The authors observe that many relational domains exhibit a strong form of symmetry: a small set of entity types and relation types (templates) are instantiated many times, and each instantiation shares the same local potential functions and parameters. This structural regularity implies that all copies of a given template are indistinguishable from the perspective of inference. Exploiting this, the paper introduces a template‑level representation that aggregates all variables and factors belonging to the same template into a single “representative” node or factor, annotated with a replication count that records how many concrete instances it stands for.

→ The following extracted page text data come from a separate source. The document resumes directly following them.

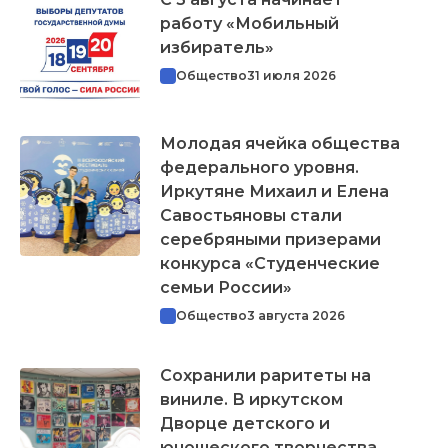
работу «Мобильный
избиратель»
Общество
31 июля 2026
Молодая ячейка общества
федерального уровня.
Иркутяне Михаил и Елена
Савостьяновы стали
серебряными призерами
конкурса «Студенческие
семьи России»
Общество
3 августа 2026
Сохранили раритеты на
виниле. В иркутском
Дворце детского и
юношеского творчества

On this compressed template graph, the authors run a synchronous loopy belief propagation algorithm that is mathematically equivalent to running LBP on the full, uncompressed graph. The key modification is that messages are weighted by the replication counts, ensuring that the influence of each representative correctly reflects the contribution of all its copies. Because the number of representatives equals the number of distinct templates rather than the number of ground atoms, the computational complexity of each BP iteration depends only on the size of the relational model (the number of templates) and not on the size of the underlying domain.

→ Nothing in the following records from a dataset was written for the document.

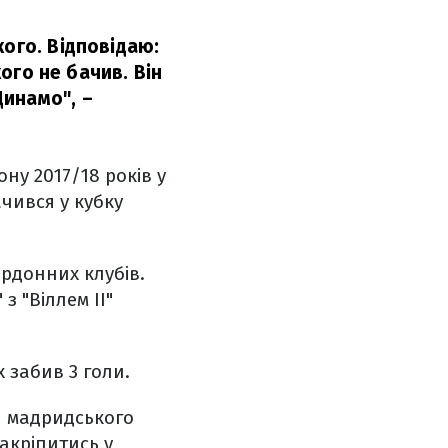
кого. Відповідаю:
кого не бачив. Він
Динамо",
–
ну 2017/18 років у
ачився у кубку
ордонних клубів.
 "Віллем ІІ"
х забив 3 голи.
и мадридського
акріпитись у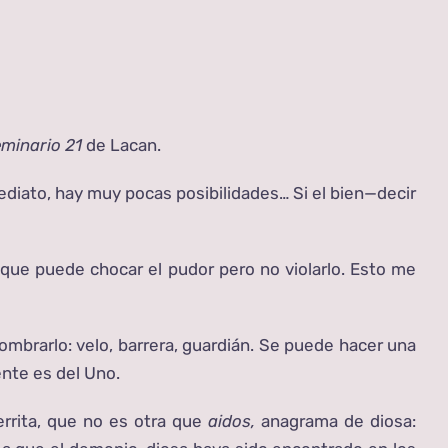
minario 21
de Lacan.
ediato, hay muy pocas posibilidades… Si el bien—decir
, que puede chocar el pudor pero no violarlo. Esto me
ombrarlo: velo, barrera, guardián. Se puede hacer una
mente es del Uno.
errita, que no es otra que
aidos,
anagrama de diosa: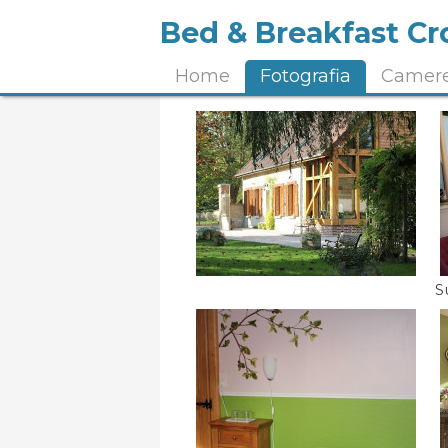
Bed & Breakfast Cr
Home
Fotografia
Camere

The paper provides a rigorous proof of equivalence between the template‑based BP and standard synchronous BP, showing that the fixed‑point equations are identical after accounting for the replication weights. Consequently, the approximation quality is unchanged, while the runtime is dramatically reduced.
To evaluate the approach, the authors apply it to learning RMRFs that model large protein‑protein interaction (PPI) networks. The datasets contain on the order of 10⁴ proteins and 10⁶ interactions. Traditional full‑graph BP either fails to converge within reasonable time or exhausts memory, and even sampling‑based approximations require many hours. In contrast, the template‑based BP converges in a few minutes, enabling full maximum‑likelihood learning. The learned models achieve log‑likelihoods and predictive performance (e.g., ROC‑AUC for interaction prediction) comparable to those obtained with the full‑graph methods, confirming that the speedup does not come at the expense of statistical accuracy. Reported speedups range from 20× to 80× depending on the dataset size and the degree of symmetry present.
The authors also discuss limitations. When the relational domain contains significant asymmetries—such as entities with unique attributes or relations that are not uniformly instantiated—the compression ratio diminishes, and the method may need to fall back to a hybrid scheme that treats asymmetric parts separately. Moreover, the current formulation assumes synchronous updates; extending the theory to asynchronous or more advanced variational inference techniques remains an open research direction.
In summary, the paper makes three major contributions: (1) a formal definition of symmetry‑based template aggregation for relational MRFs; (2) an inference algorithm that runs belief propagation on the aggregated template graph while preserving exact equivalence to standard synchronous BP; and (3) an empirical demonstration that this approach enables scalable learning of complex relational models on real‑world biological networks. By shifting the computational burden from the domain size to the model size, the work opens the door to applying rich probabilistic relational models to datasets that were previously out of reach for exact or even approximate inference.